--- The data Enclosed Below ---

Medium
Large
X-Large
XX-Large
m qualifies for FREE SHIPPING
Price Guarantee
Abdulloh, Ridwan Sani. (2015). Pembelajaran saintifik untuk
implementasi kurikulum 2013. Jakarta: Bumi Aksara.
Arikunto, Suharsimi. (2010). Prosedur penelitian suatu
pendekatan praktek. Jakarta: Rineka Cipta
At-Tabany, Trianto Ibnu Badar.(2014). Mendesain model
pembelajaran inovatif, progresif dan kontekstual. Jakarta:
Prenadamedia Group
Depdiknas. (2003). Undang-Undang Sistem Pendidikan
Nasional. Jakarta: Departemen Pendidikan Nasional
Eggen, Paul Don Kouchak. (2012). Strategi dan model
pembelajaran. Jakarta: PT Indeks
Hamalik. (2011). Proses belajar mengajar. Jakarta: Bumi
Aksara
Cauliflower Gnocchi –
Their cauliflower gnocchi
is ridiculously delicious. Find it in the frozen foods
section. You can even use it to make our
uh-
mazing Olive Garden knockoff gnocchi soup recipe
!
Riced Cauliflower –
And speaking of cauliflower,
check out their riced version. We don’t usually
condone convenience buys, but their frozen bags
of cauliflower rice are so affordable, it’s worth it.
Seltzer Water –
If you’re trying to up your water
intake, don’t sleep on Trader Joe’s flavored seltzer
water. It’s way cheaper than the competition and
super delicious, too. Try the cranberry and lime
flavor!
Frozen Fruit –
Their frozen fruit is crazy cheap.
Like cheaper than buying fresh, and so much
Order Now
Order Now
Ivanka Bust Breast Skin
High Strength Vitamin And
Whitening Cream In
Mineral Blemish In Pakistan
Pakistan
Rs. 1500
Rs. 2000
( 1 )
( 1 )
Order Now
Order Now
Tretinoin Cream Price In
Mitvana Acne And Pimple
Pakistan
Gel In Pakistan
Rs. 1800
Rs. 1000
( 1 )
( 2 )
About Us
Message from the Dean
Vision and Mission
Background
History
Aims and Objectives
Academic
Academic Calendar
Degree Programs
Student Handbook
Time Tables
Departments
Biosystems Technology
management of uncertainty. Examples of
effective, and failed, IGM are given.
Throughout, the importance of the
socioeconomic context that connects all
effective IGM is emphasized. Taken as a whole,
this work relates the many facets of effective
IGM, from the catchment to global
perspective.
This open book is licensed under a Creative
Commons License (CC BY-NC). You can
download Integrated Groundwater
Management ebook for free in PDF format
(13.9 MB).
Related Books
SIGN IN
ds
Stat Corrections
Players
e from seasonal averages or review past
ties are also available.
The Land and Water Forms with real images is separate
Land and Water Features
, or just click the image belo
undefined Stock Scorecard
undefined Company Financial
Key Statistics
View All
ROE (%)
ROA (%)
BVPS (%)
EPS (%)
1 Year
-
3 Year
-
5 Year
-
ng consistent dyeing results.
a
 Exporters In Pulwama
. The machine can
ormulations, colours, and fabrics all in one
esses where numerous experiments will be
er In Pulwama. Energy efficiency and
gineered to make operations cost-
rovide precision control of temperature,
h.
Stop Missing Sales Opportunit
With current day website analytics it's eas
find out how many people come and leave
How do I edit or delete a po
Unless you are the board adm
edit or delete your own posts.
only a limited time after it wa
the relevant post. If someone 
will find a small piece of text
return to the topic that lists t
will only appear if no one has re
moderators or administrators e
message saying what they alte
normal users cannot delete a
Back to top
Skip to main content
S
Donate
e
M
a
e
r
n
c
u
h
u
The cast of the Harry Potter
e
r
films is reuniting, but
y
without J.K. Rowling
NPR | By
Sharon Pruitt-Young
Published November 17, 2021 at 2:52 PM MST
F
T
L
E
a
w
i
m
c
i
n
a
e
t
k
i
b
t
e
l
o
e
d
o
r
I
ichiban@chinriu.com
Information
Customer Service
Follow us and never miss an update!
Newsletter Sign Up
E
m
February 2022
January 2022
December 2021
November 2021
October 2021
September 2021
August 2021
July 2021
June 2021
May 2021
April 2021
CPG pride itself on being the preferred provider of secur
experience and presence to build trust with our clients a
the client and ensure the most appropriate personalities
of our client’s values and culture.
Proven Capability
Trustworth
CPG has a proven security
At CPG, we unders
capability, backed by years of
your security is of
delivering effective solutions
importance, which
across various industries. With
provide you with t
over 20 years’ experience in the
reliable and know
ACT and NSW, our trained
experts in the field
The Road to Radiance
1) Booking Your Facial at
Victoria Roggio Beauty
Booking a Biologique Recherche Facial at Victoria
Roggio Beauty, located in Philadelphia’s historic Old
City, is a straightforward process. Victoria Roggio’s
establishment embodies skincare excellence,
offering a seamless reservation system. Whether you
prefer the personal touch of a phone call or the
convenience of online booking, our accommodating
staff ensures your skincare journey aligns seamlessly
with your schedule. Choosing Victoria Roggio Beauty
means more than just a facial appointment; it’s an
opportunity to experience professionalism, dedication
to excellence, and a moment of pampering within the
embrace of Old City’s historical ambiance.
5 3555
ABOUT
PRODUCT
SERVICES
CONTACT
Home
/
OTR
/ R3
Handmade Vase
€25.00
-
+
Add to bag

--- End of Enclosed The data ---

» **What you need to do**:
The entries above need to be transcribed with no differences at all.

» **Solution**:
Medium
Large
X-Large
XX-Large
m qualifies for FREE SHIPPING
Price Guarantee
Abdulloh, Ridwan Sani. (2015). Pembelajaran saintifik untuk
implementasi kurikulum 2013. Jakarta: Bumi Aksara.
Arikunto, Suharsimi. (2010). Prosedur penelitian suatu
pendekatan praktek. Jakarta: Rineka Cipta
At-Tabany, Trianto Ibnu Badar.(2014). Mendesain model
pembelajaran inovatif, progresif dan kontekstual. Jakarta:
Prenadamedia Group
Depdiknas. (2003). Undang-Undang Sistem Pendidikan
Nasional. Jakarta: Departemen Pendidikan Nasional
Eggen, Paul Don Kouchak. (2012). Strategi dan model
pembelajaran. Jakarta: PT Indeks
Hamalik. (2011). Proses belajar mengajar. Jakarta: Bumi
Aksara
Cauliflower Gnocchi –
Their cauliflower gnocchi
is ridiculously delicious. Find it in the frozen foods
section. You can even use it to make our
uh-
mazing Olive Garden knockoff gnocchi soup recipe
!
Riced Cauliflower –
And speaking of cauliflower,
check out their riced version. We don’t usually
condone convenience buys, but their frozen bags
of cauliflower rice are so affordable, it’s worth it.
Seltzer Water –
If you’re trying to up your water
intake, don’t sleep on Trader Joe’s flavored seltzer
water. It’s way cheaper than the competition and
super delicious, too. Try the cranberry and lime
flavor!
Frozen Fruit –
Their frozen fruit is crazy cheap.
Like cheaper than buying fresh, and so much
Order Now
Order Now
Ivanka Bust Breast Skin
High Strength Vitamin And
Whitening Cream In
Mineral Blemish In Pakistan
Pakistan
Rs. 1500
Rs. 2000
( 1 )
( 1 )
Order Now
Order Now
Tretinoin Cream Price In
Mitvana Acne And Pimple
Pakistan
Gel In Pakistan
Rs. 1800
Rs. 1000
( 1 )
( 2 )
About Us
Message from the Dean
Vision and Mission
Background
History
Aims and Objectives
Academic
Academic Calendar
Degree Programs
Student Handbook
Time Tables
Departments
Biosystems Technology
management of uncertainty. Examples of
effective, and failed, IGM are given.
Throughout, the importance of the
socioeconomic context that connects all
effective IGM is emphasized. Taken as a whole,
this work relates the many facets of effective
IGM, from the catchment to global
perspective.
This open book is licensed under a Creative
Commons License (CC BY-NC). You can
download Integrated Groundwater
Management ebook for free in PDF format
(13.9 MB).
Related Books
SIGN IN
ds
Stat Corrections
Players
e from seasonal averages or review past
ties are also available.
The Land and Water Forms with real images is separate
Land and Water Features
, or just click the image belo
undefined Stock Scorecard
undefined Company Financial
Key Statistics
View All
ROE (%)
ROA (%)
BVPS (%)
EPS (%)
1 Year
-
3 Year
-
5 Year
-
ng consistent dyeing results.
a
 Exporters In Pulwama
. The machine can
ormulations, colours, and fabrics all in one
esses where numerous experiments will be
er In Pulwama. Energy efficiency and
gineered to make operations cost-
rovide precision control of temperature,
h.
Stop Missing Sales Opportunit
With current day website analytics it's eas
find out how many people come and leave
How do I edit or delete a po
Unless you are the board adm
edit or delete your own posts.
only a limited time after it wa
the relevant post. If someone 
will find a small piece of text
return to the topic that lists t
will only appear if no one has re
moderators or administrators e
message saying what they alte
normal users cannot delete a
Back to top
Skip to main content
S
Donate
e
M
a
e
r
n
c
u
h
u
The cast of the Harry Potter
e
r
films is reuniting, but
y
without J.K. Rowling
NPR | By
Sharon Pruitt-Young
Published November 17, 2021 at 2:52 PM MST
F
T
L
E
a
w
i
m
c
i
n
a
e
t
k
i
b
t
e
l
o
e
d
o
r
I
ichiban@chinriu.com
Information
Customer Service
Follow us and never miss an update!
Newsletter Sign Up
E
m
February 2022
January 2022
December 2021
November 2021
October 2021
September 2021
August 2021
July 2021
June 2021
May 2021
April 2021
CPG pride itself on being the preferred provider of secur
experience and presence to build trust with our clients a
the client and ensure the most appropriate personalities
of our client’s values and culture.
Proven Capability
Trustworth
CPG has a proven security
At CPG, we unders
capability, backed by years of
your security is of
delivering effective solutions
importance, which
across various industries. With
provide you with t
over 20 years’ experience in the
reliable and know
ACT and NSW, our trained
experts in the field
The Road to Radiance
1) Booking Your Facial at
Victoria Roggio Beauty
Booking a Biologique Recherche Facial at Victoria
Roggio Beauty, located in Philadelphia’s historic Old
City, is a straightforward process. Victoria Roggio’s
establishment embodies skincare excellence,
offering a seamless reservation system. Whether you
prefer the personal touch of a phone call or the
convenience of online booking, our accommodating
staff ensures your skincare journey aligns seamlessly
with your schedule. Choosing Victoria Roggio Beauty
means more than just a facial appointment; it’s an
opportunity to experience professionalism, dedication
to excellence, and a moment of pampering within the
embrace of Old City’s historical ambiance.
5 3555
ABOUT
PRODUCT
SERVICES
CONTACT
Home
/
OTR
/ R3
Handmade Vase
€25.00
-
+
Add to bag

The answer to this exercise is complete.